◆ Work to be completed
Take each line in the entries below that holds "deportivos" and show it.
━━━━━━━━━━━━━━━━━━━━
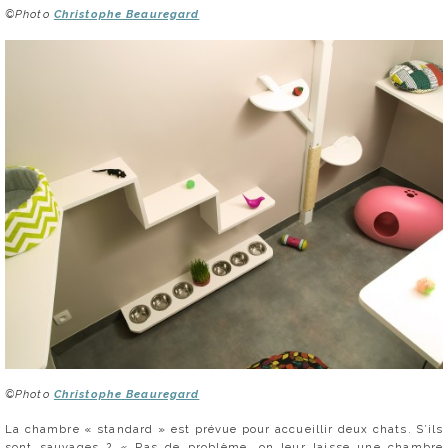
©Photo
Christophe Beauregard
©Photo
Christophe Beauregard
La chambre « standard » est prévue pour accueillir deux chats. S’ils
sont sauvages ? « Pas de problème, on leur laisse une chambre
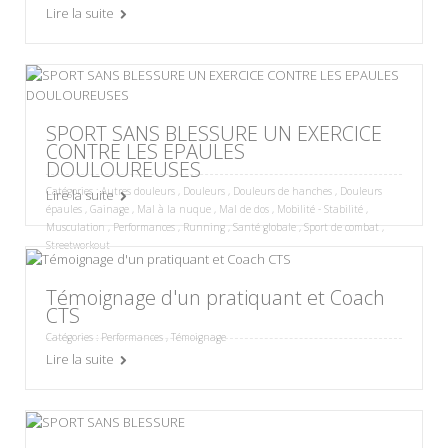
Lire la suite
SPORT SANS BLESSURE UN EXERCICE
CONTRE LES EPAULES
DOULOUREUSES
Catégories :
Autres douleurs
,
Douleurs
,
Douleurs de hanches
,
Douleurs
Lire la suite
épaules
,
Gainage
,
Mal à la nuque
,
Mal de dos
,
Mobilité - Stabilité
,
Musculation
,
Performances
,
Running
,
Santé globale
,
Sport de combat
,
Streetworkout
Témoignage d'un pratiquant et Coach
CTS
Catégories :
Performances
,
Témoignage
Lire la suite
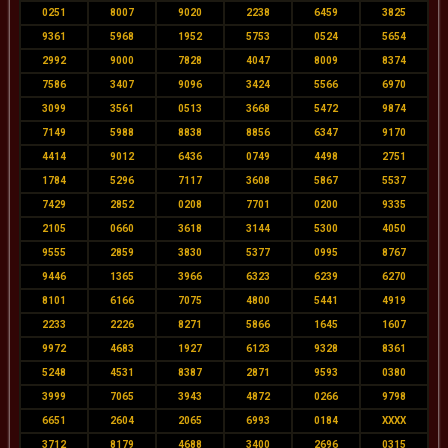
0251
8007
9020
2238
6459
3825
9361
5968
1952
5753
0524
5654
2992
9000
7828
4047
8009
8374
7586
3407
9096
3424
5566
6970
3099
3561
0513
3668
5472
9874
7149
5988
8838
8856
6347
9170
4414
9012
6436
0749
4498
2751
1784
5296
7117
3608
5867
5537
7429
2852
0208
7701
0200
9335
2105
0660
3618
3144
5300
4050
9555
2859
3830
5377
0995
8767
9446
1365
3966
6323
6239
6270
8101
6166
7075
4800
5441
4919
2233
2226
8271
5866
1645
1607
9972
4683
1927
6123
9328
8361
5248
4531
8387
2871
9593
0380
3999
7065
3943
4872
0266
9798
6651
2604
2065
6993
0184
XXXX
3712
8179
4688
3400
2696
0315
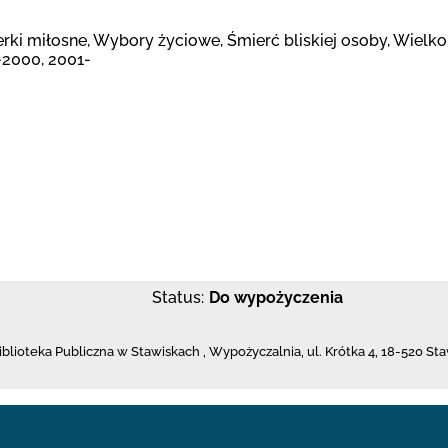
terki miłosne, Wybory życiowe, Śmierć bliskiej osoby, Wiel
-2000, 2001-
Status:
Do wypożyczenia
iblioteka Publiczna w Stawiskach
,
Wypożyczalnia,
ul. Krótka 4
,
18-520 Sta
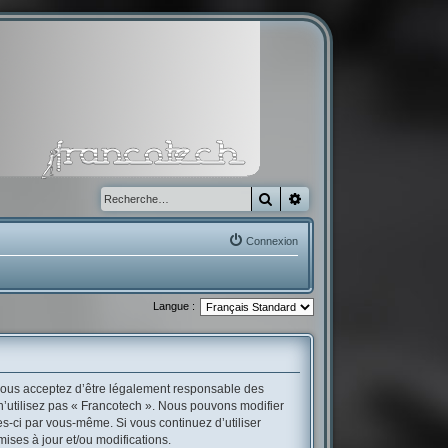
Rechercher
Recherche avancée
Connexion
Langue :
, vous acceptez d’être légalement responsable des
 n’utilisez pas « Francotech ». Nous pouvons modifier
es-ci par vous-même. Si vous continuez d’utiliser
ses à jour et/ou modifications.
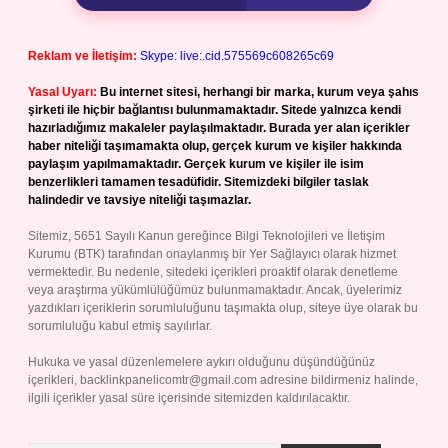
Reklam ve İletişim:
Skype: live:.cid.575569c608265c69
Yasal Uyarı:
Bu internet sitesi, herhangi bir marka, kurum veya şahıs
şirketi ile hiçbir bağlantısı bulunmamaktadır. Sitede yalnızca kendi
hazırladığımız makaleler paylaşılmaktadır. Burada yer alan içerikler
haber niteliği taşımamakta olup, gerçek kurum ve kişiler hakkında
paylaşım yapılmamaktadır. Gerçek kurum ve kişiler ile isim
benzerlikleri tamamen tesadüfidir. Sitemizdeki bilgiler taslak
halindedir ve tavsiye niteliği taşımazlar.
Sitemiz, 5651 Sayılı Kanun gereğince Bilgi Teknolojileri ve İletişim
Kurumu (BTK) tarafından onaylanmış bir Yer Sağlayıcı olarak hizmet
vermektedir. Bu nedenle, sitedeki içerikleri proaktif olarak denetleme
veya araştırma yükümlülüğümüz bulunmamaktadır. Ancak, üyelerimiz
yazdıkları içeriklerin sorumluluğunu taşımakta olup, siteye üye olarak bu
sorumluluğu kabul etmiş sayılırlar.
Hukuka ve yasal düzenlemelere aykırı olduğunu düşündüğünüz
içerikleri,
backlinkpanelicomtr@gmail.com
adresine bildirmeniz halinde,
ilgili içerikler yasal süre içerisinde sitemizden kaldırılacaktır.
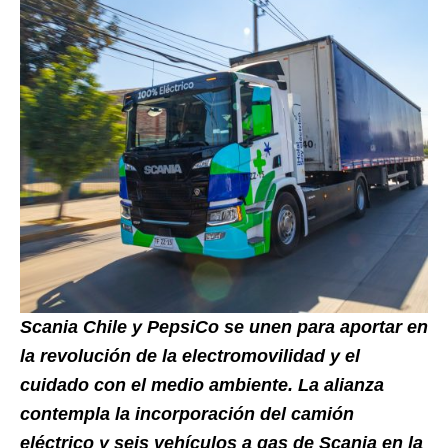
Scania Chile y PepsiCo se unen para aportar en
la revolución de la electromovilidad y el
cuidado con el medio ambiente. La alianza
contempla la incorporación del camión
eléctrico y seis vehículos a gas de Scania en la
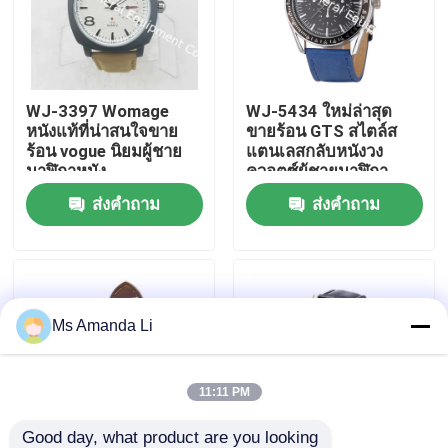
ทัวร์โรงงาน
WJ-3397 Womage
WJ-5434 ใหม่ล่าสุด
ควบคุมคุณภาพ
หนังแท้ที่น่าสนใจขาย
ขายร้อน GTS สไตล์ส
ร้อน vogue นิยมผู้ชาย
แตนเลสกลับหนังวง
นาฬิกาหนัง
ควอตซ์ผู้ชายนาฬิกา
ติดต่อเรา
ส่งคำถาม
ส่งคำถาม
ข่าว
กรณี
Ms Amanda Li
ขอใบเสนอราคา
11:11 PM
อาหารเสริม IVC
Good day, what product are you looking 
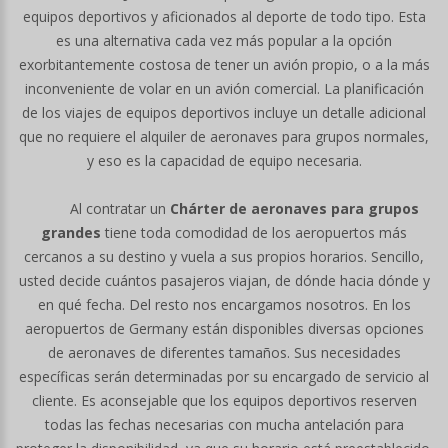
equipos deportivos y aficionados al deporte de todo tipo. Esta
es una alternativa cada vez más popular a la opción
exorbitantemente costosa de tener un avión propio, o a la más
inconveniente de volar en un avión comercial. La planificación
de los viajes de equipos deportivos incluye un detalle adicional
que no requiere el alquiler de aeronaves para grupos normales,
y eso es la capacidad de equipo necesaria.
Al contratar un
Chárter de aeronaves para grupos
grandes
tiene toda comodidad de los aeropuertos más
cercanos a su destino y vuela a sus propios horarios. Sencillo,
usted decide cuántos pasajeros viajan, de dónde hacia dónde y
en qué fecha. Del resto nos encargamos nosotros. En los
aeropuertos de Germany están disponibles diversas opciones
de aeronaves de diferentes tamaños. Sus necesidades
específicas serán determinadas por su encargado de servicio al
cliente. Es aconsejable que los equipos deportivos reserven
todas las fechas necesarias con mucha antelación para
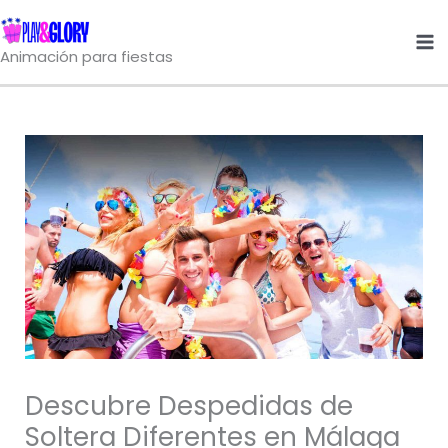
Ir
al
Animación para fiestas
contenido
Descubre Despedidas de
Soltera Diferentes en Málaga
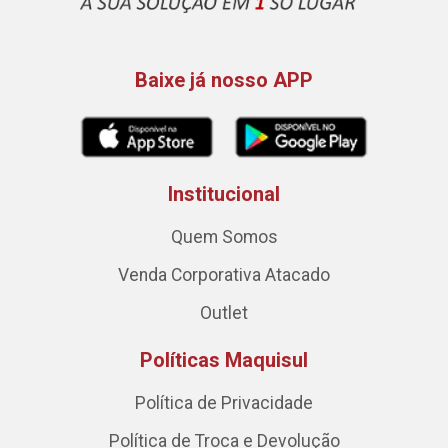
Baixe já nosso APP
Institucional
Quem Somos
Venda Corporativa Atacado
Outlet
Políticas Maquisul
Política de Privacidade
Política de Troca e Devolução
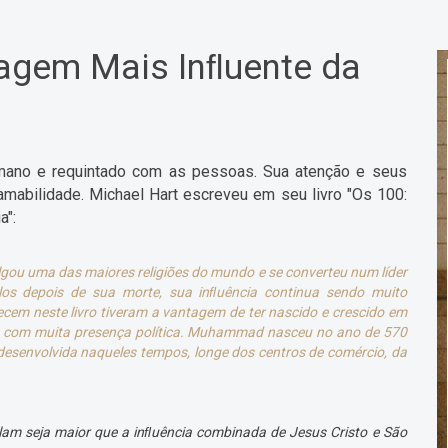
gem Mais Inﬂuente da
mano e requintado com as pessoas. Sua atenção e seus
mabilidade. Michael Hart escreveu em seu livro "Os 100:
a":
u uma das maiores religiões do mundo e se converteu num líder
ulos depois de sua morte, sua inﬂuência continua sendo muito
cem neste livro tiveram a vantagem de ter nascido e crescido em
 e com muita presença política. Muhammad nasceu no ano de 570
desenvolvida naqueles tempos, longe dos centros de comércio, da
lam seja maior que a inﬂuência combinada de Jesus Cristo e São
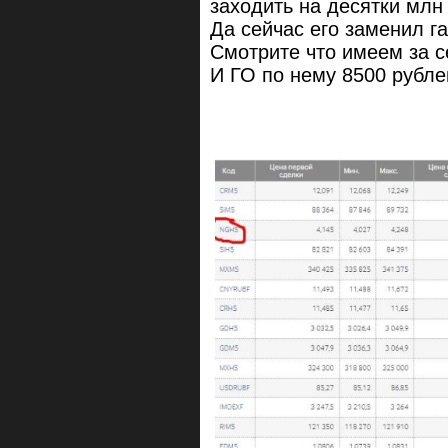
заходить на десятки млн
Да сейчас его заменил га
Смотрите что имеем за с
И ГО по нему 8500 рублей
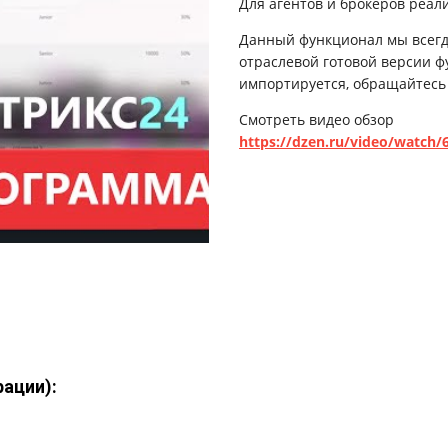
Для агентов и брокеров реа
Данный функционал мы всегд
отраслевой готовой версии 
импортируется, обращайтесь 
Смотреть видео обзор
https://dzen.ru/video/watch/
ации):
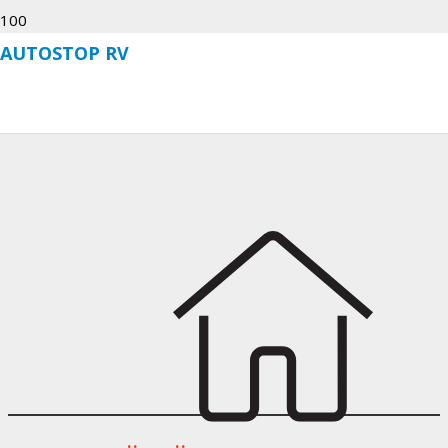
AUTOSTOP RV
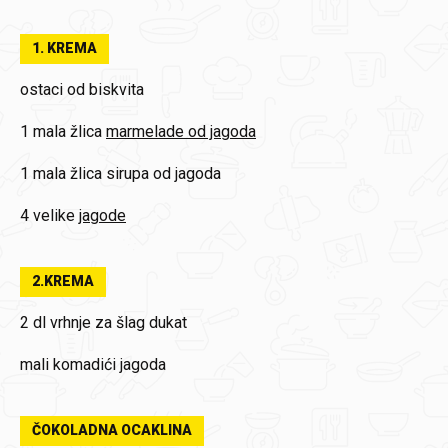
1. KREMA
ostaci od biskvita
1 mala žlica
marmelade od jagoda
1 mala žlica
sirupa od jagoda
4 velike
jagode
2.KREMA
2 dl
vrhnje za šlag dukat
mali komadići jagoda
ČOKOLADNA OCAKLINA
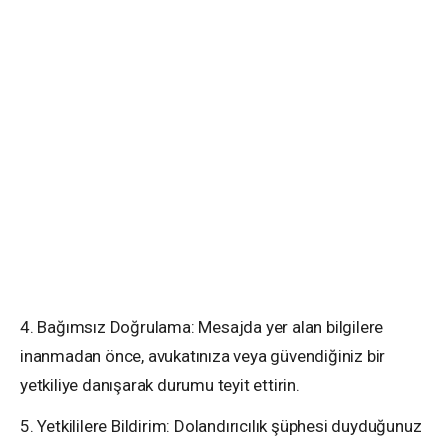
4. Bağımsız Doğrulama: Mesajda yer alan bilgilere
inanmadan önce, avukatınıza veya güvendiğiniz bir
yetkiliye danışarak durumu teyit ettirin.
5. Yetkililere Bildirim: Dolandırıcılık şüphesi duyduğunuz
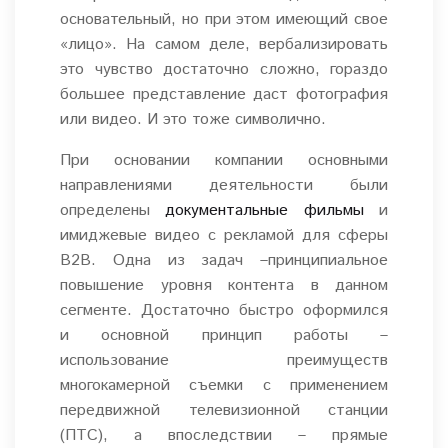
основательный, но при этом имеющий свое
«лицо». На самом деле, вербализировать
это чувство достаточно сложно, гораздо
большее представление даст фотография
или видео. И это тоже символично.
При основании компании основными
направлениями деятельности были
определены
документальные фильмы
и
имиджевые видео с рекламой для сферы
B2B. Одна из задач –принципиальное
повышение уровня контента в данном
сегменте. Достаточно быстро оформился
и основной принцип работы –
использование преимуществ
многокамерной съемки с применением
передвижной телевизионной станции
(ПТС), а впоследствии – прямые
━━━━━━━━━━━━━━━━━━━━
◆ Finished exercise
equipos deportivos y aficionados al deporte de todo tipo. Esta
de los viajes de equipos deportivos incluye un detalle adicional
cliente. Es aconsejable que los equipos deportivos reserven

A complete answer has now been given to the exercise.